TD’s Kelvin, who formerly worked at the Bank of Canada, thinks the massive government support programs were the right response to the shock of the pandemic. “They learned from the 2008 financial crisis that it’s better to do too much too quickly than not enough,” he says.

The ongoing support for households and businesses has set the stage for a further surge in the economy. Indeed, the concern of many economists now isn’t supporting a weak economy but avoiding an overheated one that could ignite inflation.

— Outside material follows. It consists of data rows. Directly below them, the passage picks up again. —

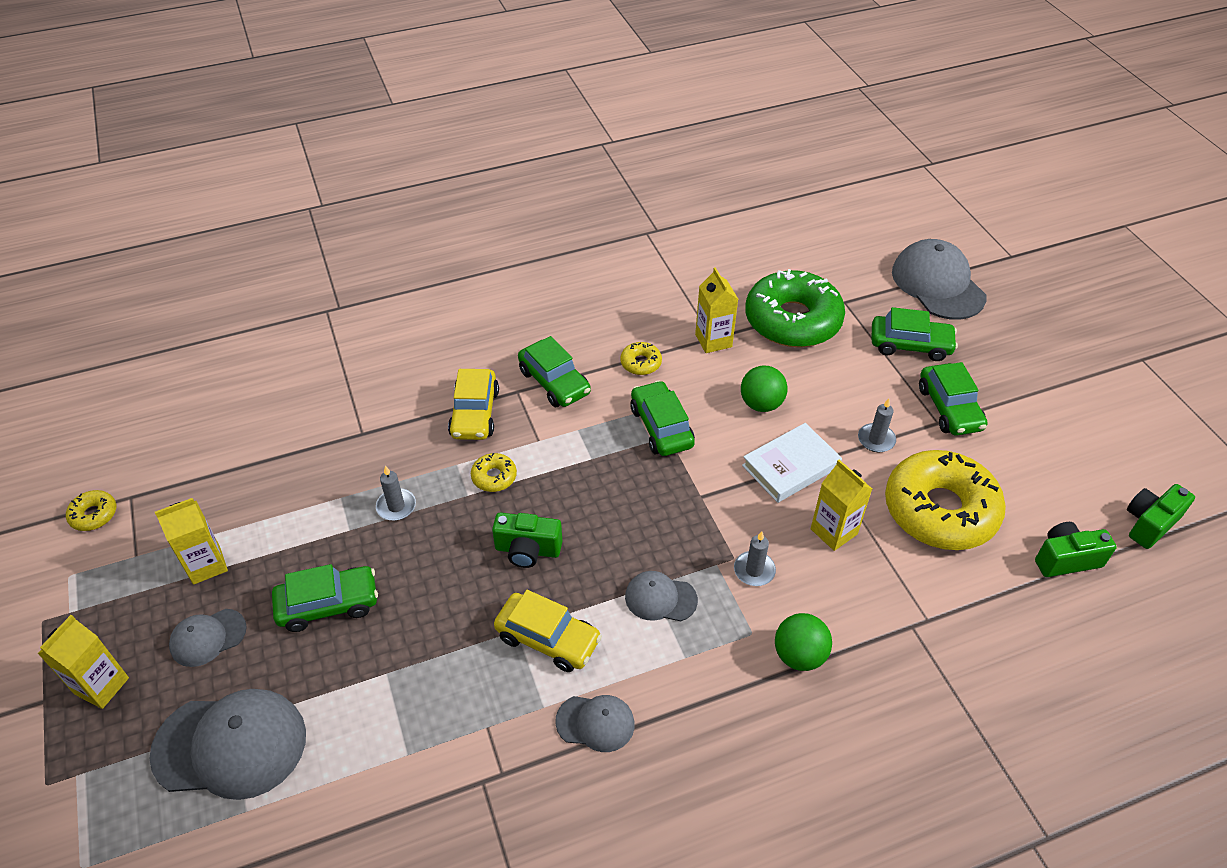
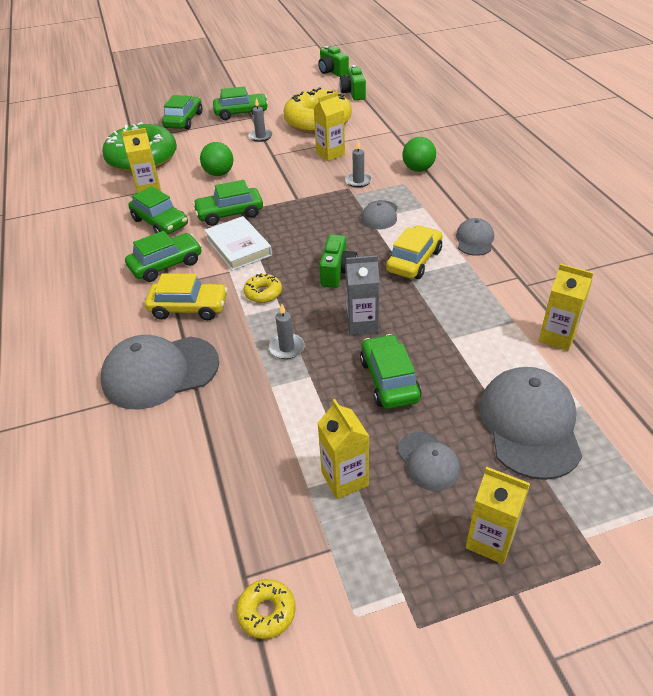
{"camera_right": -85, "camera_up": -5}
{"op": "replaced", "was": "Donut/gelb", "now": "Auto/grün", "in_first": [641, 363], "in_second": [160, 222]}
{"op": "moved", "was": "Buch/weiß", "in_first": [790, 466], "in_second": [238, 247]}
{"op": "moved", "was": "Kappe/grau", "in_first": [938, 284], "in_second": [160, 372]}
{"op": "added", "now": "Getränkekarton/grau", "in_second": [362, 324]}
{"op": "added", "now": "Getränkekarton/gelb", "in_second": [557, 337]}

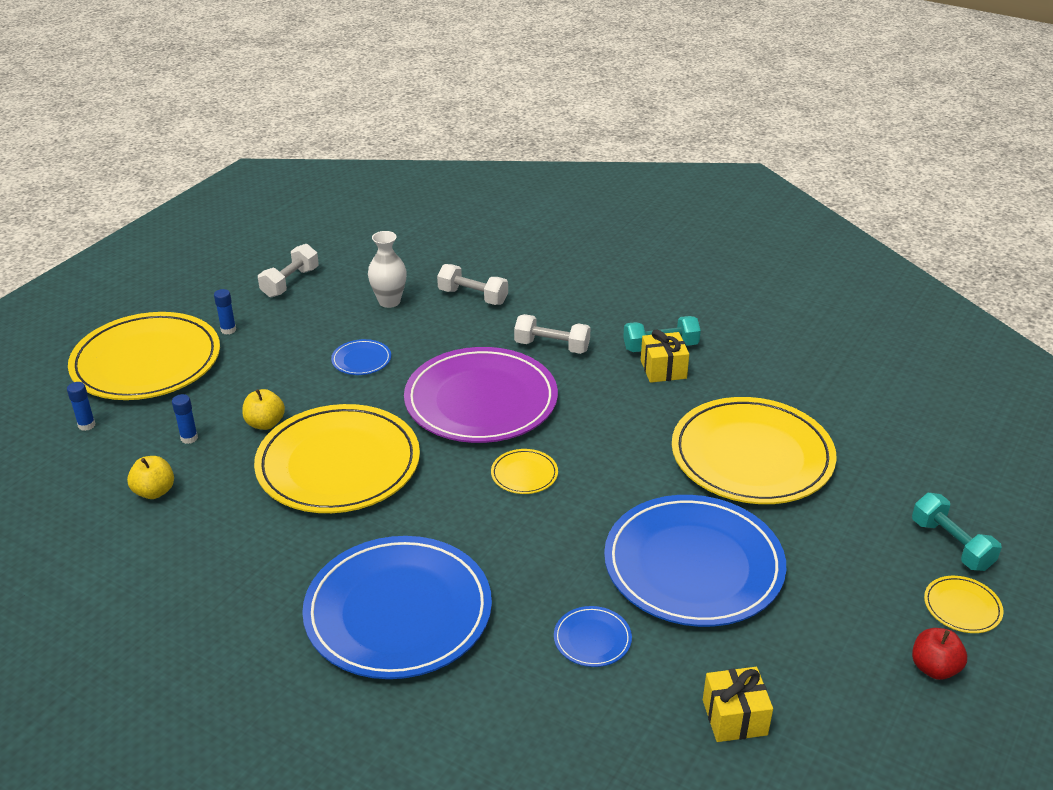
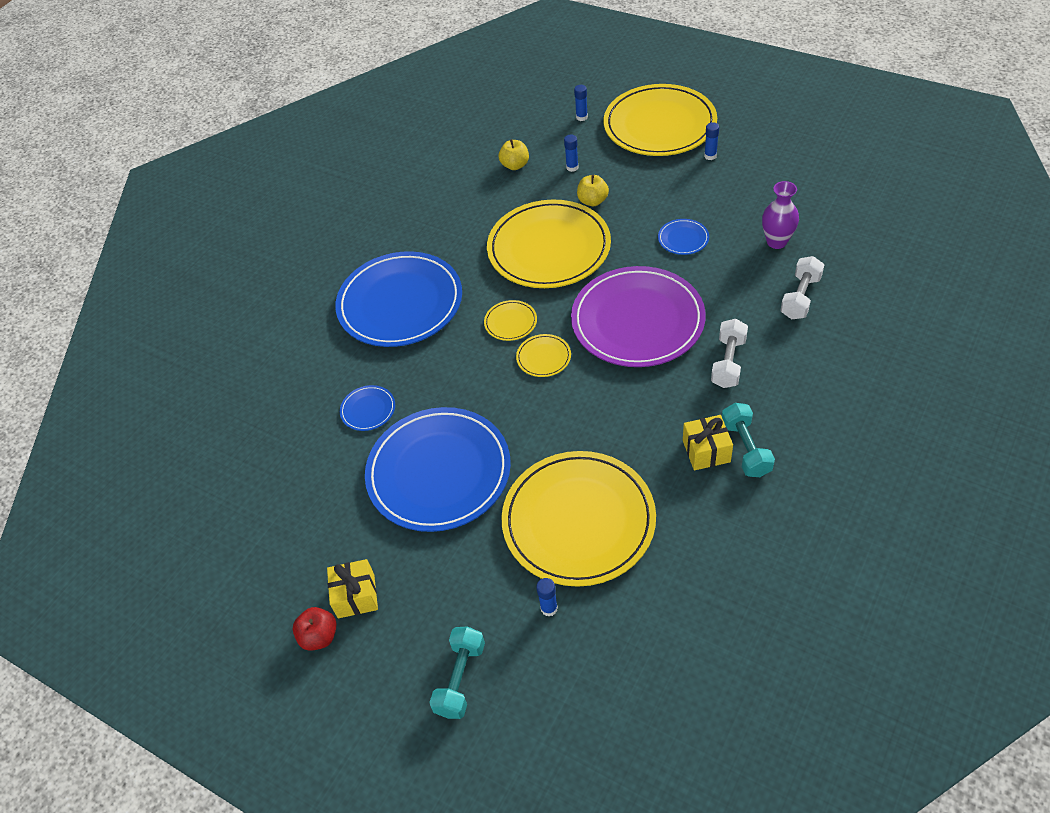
{"camera_right": 95, "camera_up": 15}
{"op": "removed", "was": "Hantel/weiß", "in_first": [290, 282]}
{"op": "recoloured", "was": "Vase/weiß", "now": "Vase/lila", "in_first": [389, 301], "in_second": [776, 242]}
{"op": "moved", "was": "Geschenk/gelb", "in_first": [734, 717], "in_second": [356, 596]}
{"op": "turned", "was": "Hantel/türkis", "in_first": [951, 545], "in_second": [460, 679], "clockwise": -45}
{"op": "moved", "was": "Teller/gelb", "in_first": [962, 607], "in_second": [510, 322]}
{"op": "added", "now": "Klebestift/blau", "in_second": [549, 608]}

The consumer price index rose by 3.6% year-over-year in May, significantly above the 2% target of both the Bank of Canada and the Federal Reserve and its highest growth rate since 2011.

“The debate is now around the path of inflation,” suggests Jeremy Kronick, associate director of research at the C.D. Howe Institute think tank in Toronto. “If we have a lot of pent-up demand from the government programs, with some permanent shrinking on the supply side of the economy, we’re going to get more inflation,” he adds. “My biggest worry is higher inflation and interest rates without strong economic growth.”

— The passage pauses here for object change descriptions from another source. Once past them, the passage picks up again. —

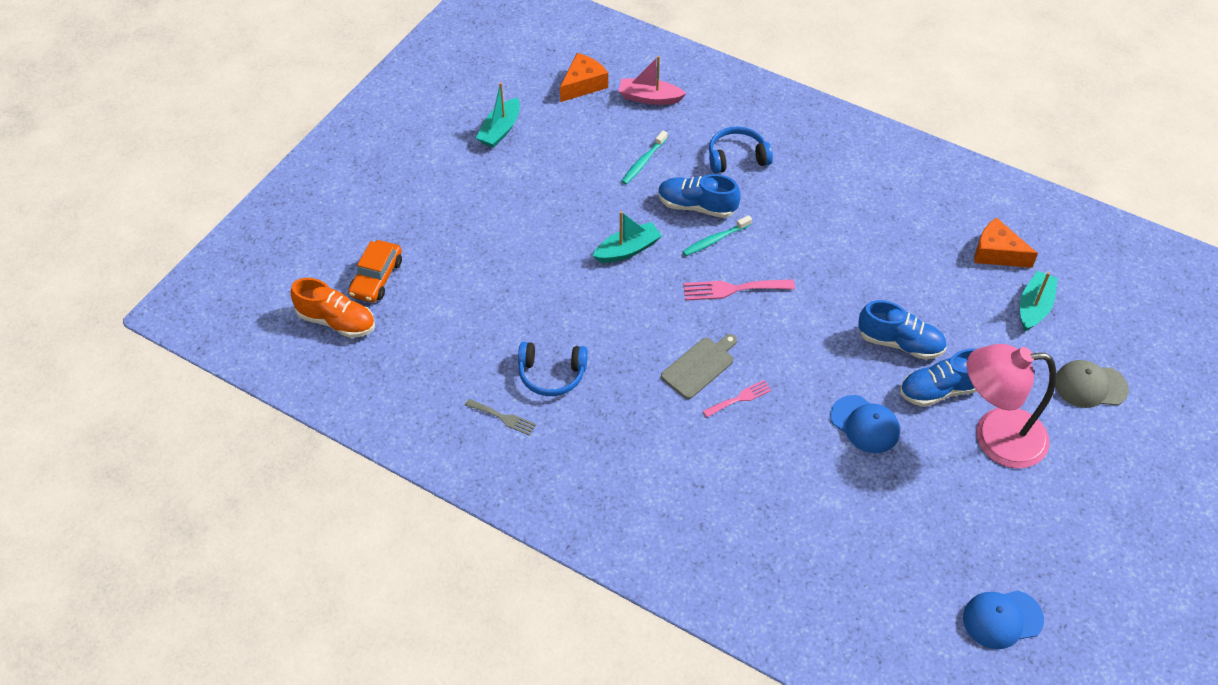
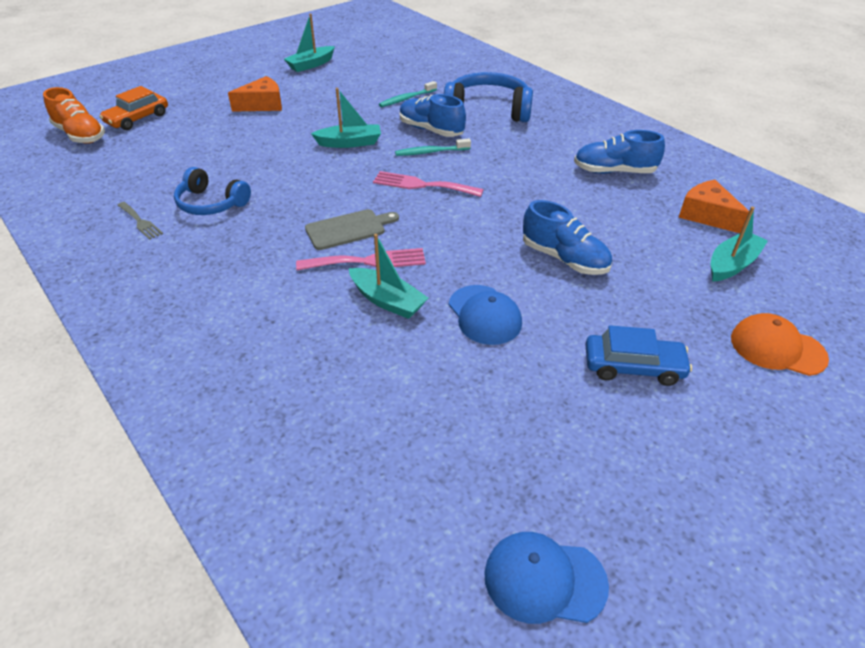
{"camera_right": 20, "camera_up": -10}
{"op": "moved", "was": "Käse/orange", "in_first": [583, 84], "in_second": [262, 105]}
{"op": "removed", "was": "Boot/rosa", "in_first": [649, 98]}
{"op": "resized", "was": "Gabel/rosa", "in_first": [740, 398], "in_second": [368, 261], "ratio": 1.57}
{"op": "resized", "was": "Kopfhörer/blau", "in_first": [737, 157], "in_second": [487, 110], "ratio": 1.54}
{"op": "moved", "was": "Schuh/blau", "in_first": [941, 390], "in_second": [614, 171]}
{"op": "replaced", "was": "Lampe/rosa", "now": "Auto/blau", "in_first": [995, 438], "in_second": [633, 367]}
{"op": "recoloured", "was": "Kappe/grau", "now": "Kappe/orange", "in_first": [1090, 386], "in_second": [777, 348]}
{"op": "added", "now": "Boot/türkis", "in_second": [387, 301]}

The Business Council’s Asselin also worries about supply chain bottlenecks and mounting wage pressures from the imbalance in the labor supply and demand in Canada. “It could be temporary inflation; but expectations matter too, and they can be self-fulfilling,” he says. “Bond yields have remained low; but if that doesn’t remain the case, it could be a bumpy ride.”

The challenge in the near term is weaning individuals and businesses off the extraordinary government stimulus without shaking the confidence of financial markets too deeply. The Bank of Canada has already tapered its bond-buying program twice, from C$4 billion (about US$3.2 billion) to C$2 billion per week, without the sky falling. But if investors’ response to the recent news that the Federal Reserve may raise rates earlier than expected is any indication, it will be a bumpy ride.

“Interest rates will go higher from here, though not to levels seen before the financial crisis,” suggested TD’s Kelvin. He sees the overnight lending rate in Canada at 2.5% by 2025. “The trillion-dollar question is whether the markets can handle that.”